> [Objectives]:
• A. Decide whether each statement agrees with the tempeh recipe, answering yes or no and quoting the deciding words: (i) the dish is also known as sayur lodeh; (ii) the recipe serves four persons; (iii) the habanero peppers are optional.
• B. Switch "garlic" to "ginger" and give again the part of the tempeh recipe that opens with the words containing "Ingredients" and closes with "ounce pack, diced)".

> [Reading text]:
--

Indonesian Ratatouille with Tempeh

Indonesian Ratatouille with Tempeh Photo 1

Time

40 min

Serving

2 persons

Calories

401

Rating

4.00★ (1)

Author: Victoria Buriak
This dish is also known as sayur lodeh, which is a vegetable medley that includes tempeh as the main ingredient topped with coconut milk. This traditional dish can be modified with seasonal vegetables. Serve over rice.

Ingredients

  • canola oil: 1 Tbsp
  • shallots: 4 piece (minced)
  • whole habanero peppers: 4 piece (optional)
  • medium tomato: 1 piece (diced)
  • garlic: 2 clove (minced)
  • tempeh: 0.75 pack (8 ounce pack, diced)
  • medium red bell pepper: 1 piece (diced)
  • okra: 0.25 pound (sliced)
  • vegetable broth: 2 cups
  • eggplant, peeled and large: 1 piece (diced, optional)
  • coconut milk: 1 Tbsp
  • brown sugar: 1 tsp (optional)
  • salt and ground black pepper: (to taste)

Metric Conversion

Stages of cooking

Indonesian Ratatouille with Tempeh Photo 21
  1. Coat the bottom of a skillet with oil and place it over medium heat. Combine shallots, peppers, tomato, and garlic in the skillet and stir until fragrant, about 3 minutes. Add tempeh, bell pepper, and okra; stir quickly to combine. Add broth and eggplant; bring to a low boil and cook for about 5 minutes. Reduce heat, cover, and simmer until all vegetables are tender, 5 to 7 minutes. Stir in coconut milk and brown sugar. Season with salt and pepper.

--

> [Saved entries]:
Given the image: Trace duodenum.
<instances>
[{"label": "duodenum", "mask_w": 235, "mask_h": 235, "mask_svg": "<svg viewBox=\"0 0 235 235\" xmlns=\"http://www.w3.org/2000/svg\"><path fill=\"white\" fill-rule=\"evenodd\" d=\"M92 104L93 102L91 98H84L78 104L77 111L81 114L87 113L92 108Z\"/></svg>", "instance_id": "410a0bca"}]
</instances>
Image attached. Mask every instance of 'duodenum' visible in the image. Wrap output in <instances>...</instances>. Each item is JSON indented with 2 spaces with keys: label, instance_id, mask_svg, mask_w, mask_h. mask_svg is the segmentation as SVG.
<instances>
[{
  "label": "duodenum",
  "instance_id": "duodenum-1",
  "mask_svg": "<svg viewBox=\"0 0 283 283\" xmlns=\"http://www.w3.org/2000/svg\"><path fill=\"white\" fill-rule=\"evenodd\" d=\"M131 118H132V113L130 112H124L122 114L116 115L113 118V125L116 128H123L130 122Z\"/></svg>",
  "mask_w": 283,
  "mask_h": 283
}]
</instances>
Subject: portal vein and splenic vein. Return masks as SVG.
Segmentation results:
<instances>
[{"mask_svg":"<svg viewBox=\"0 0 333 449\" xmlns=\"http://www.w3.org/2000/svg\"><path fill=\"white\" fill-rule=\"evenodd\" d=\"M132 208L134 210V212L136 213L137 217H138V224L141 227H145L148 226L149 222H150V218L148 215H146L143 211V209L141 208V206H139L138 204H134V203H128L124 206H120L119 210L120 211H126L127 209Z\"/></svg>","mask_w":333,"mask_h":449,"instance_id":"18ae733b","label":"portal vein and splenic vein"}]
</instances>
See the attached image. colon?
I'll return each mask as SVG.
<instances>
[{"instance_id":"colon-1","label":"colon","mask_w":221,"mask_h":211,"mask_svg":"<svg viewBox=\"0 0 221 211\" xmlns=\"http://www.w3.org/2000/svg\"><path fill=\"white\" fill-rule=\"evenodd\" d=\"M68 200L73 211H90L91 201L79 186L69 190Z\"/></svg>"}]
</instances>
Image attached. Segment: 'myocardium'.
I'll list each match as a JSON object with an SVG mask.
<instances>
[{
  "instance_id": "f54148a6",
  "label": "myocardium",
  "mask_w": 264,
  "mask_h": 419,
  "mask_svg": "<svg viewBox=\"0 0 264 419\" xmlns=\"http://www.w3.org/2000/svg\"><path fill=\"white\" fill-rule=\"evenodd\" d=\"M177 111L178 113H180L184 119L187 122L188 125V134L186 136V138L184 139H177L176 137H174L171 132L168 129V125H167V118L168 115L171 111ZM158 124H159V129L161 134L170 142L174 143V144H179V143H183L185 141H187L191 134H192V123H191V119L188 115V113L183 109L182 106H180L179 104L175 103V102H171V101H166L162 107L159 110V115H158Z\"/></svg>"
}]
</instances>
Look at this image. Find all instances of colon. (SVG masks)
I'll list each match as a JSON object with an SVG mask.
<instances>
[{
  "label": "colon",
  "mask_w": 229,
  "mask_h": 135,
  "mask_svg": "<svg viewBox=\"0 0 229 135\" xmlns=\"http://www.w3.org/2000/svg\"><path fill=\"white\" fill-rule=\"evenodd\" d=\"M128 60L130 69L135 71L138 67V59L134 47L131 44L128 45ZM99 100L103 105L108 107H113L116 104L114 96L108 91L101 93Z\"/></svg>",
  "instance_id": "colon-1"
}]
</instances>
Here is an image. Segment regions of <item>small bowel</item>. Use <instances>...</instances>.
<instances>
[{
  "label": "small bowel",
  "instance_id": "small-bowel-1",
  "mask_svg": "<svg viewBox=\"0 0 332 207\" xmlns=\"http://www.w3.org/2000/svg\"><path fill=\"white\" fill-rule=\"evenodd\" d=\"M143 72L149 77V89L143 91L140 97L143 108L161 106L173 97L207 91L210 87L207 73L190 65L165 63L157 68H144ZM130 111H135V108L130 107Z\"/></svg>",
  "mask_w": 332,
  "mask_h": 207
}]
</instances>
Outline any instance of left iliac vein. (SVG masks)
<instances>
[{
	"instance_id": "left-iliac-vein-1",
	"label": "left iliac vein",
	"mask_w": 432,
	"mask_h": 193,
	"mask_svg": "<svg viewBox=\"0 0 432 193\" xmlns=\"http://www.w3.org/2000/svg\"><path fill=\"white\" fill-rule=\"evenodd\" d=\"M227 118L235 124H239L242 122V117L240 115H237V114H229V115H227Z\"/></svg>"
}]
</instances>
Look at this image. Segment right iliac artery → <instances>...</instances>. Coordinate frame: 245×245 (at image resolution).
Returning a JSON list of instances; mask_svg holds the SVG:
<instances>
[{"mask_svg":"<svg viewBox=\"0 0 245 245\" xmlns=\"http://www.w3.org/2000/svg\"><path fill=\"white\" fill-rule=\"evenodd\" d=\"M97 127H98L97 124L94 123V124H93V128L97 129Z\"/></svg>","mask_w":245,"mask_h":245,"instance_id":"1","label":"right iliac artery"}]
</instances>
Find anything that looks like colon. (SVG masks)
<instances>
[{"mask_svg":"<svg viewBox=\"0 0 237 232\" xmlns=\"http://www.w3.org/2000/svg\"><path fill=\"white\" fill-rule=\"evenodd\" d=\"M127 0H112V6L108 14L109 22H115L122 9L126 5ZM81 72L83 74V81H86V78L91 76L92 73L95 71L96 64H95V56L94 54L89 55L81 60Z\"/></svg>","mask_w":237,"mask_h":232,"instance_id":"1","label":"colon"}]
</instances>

--

> [Exercise results]:
• A.
(i) Yes: "This dish is also known as sayur lodeh"
(ii) No: "2 persons"
(iii) Yes: "whole habanero peppers: 4 piece (optional)"

• B.
Ingredients

  • canola oil: 1 Tbsp
  • shallots: 4 piece (minced)
  • whole habanero peppers: 4 piece (optional)
  • medium tomato: 1 piece (diced)
  • ginger: 2 clove (minced)
  • tempeh: 0.75 pack (8 ounce pack, diced)